A nurse cares for a client who has hypothyroidism as a result of Hashimotos thyroiditis. The client asks, How long will I need to take this thyroid medication? How should the nurse respond? a. You will need to take the thyroid medication until the goiter is completely gone. b. Thyroiditis is cured with antibiotics. Then you wont need thyroid medication. c. Youll need thyroid pills for life because your thyroid wont start working again. d. When blood tests indicate normal thyroid function, you can stop the medication.

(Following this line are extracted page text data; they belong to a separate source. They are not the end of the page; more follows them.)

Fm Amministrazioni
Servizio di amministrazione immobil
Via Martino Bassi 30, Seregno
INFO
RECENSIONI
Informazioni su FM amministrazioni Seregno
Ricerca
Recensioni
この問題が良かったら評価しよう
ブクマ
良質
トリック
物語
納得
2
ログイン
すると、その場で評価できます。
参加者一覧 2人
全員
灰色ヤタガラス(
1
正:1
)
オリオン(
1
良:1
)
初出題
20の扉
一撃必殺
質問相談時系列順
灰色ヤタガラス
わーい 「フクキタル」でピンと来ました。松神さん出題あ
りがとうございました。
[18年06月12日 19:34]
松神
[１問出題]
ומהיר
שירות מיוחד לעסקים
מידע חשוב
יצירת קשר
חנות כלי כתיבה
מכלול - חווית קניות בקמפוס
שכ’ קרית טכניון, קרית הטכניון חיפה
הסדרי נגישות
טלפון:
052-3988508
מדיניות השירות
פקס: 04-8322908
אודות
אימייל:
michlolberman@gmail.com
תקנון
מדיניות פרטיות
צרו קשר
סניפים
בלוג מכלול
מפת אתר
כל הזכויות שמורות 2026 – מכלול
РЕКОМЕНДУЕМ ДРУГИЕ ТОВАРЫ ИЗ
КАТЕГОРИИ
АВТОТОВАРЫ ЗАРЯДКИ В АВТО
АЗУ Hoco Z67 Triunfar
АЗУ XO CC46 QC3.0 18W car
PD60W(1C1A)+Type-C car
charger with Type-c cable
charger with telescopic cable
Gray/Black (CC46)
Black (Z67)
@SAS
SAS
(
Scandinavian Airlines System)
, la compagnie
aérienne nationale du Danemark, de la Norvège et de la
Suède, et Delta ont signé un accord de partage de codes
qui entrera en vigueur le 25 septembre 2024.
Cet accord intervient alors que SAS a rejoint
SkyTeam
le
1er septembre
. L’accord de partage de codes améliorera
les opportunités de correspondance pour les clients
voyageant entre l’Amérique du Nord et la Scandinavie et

Youll need thyroid pills for life because your thyroid wont start working agai

According to demographic research, which woman is least likely to breastfeed and therefore most likely to need education regarding the benefits and proper techniques of breastfeeding? a. Between 30 and 35 years of age, Caucasian, and employed part time outside the home b. Younger than 25 years of age, Hispanic, and unemployed c. Younger than 25 years of age, African-American, and employed full time outside the home d. 35 years of age or older, Caucasian, and employed full time at home

Younger than 25 years of age, African-American, and employed full time outside the home

A recently delivered mother and her baby are at the clinic for a 6-week postpartum checkup. Which response by the client alerts the nurse that psychosocial outcomes have not been met? NURSINGTB.COM Maternity and Women's Health Care 11th Edition Lowdermilk Test Bank NURSINGTB.COM a. The woman excessively discusses her labor and birth experience. b. The woman feels that her baby is more attractive and clever than any others. c. The woman has not given the baby a name. d. The woman has a partner or family members who react very positively about the baby.

the woman has not given the baby a name.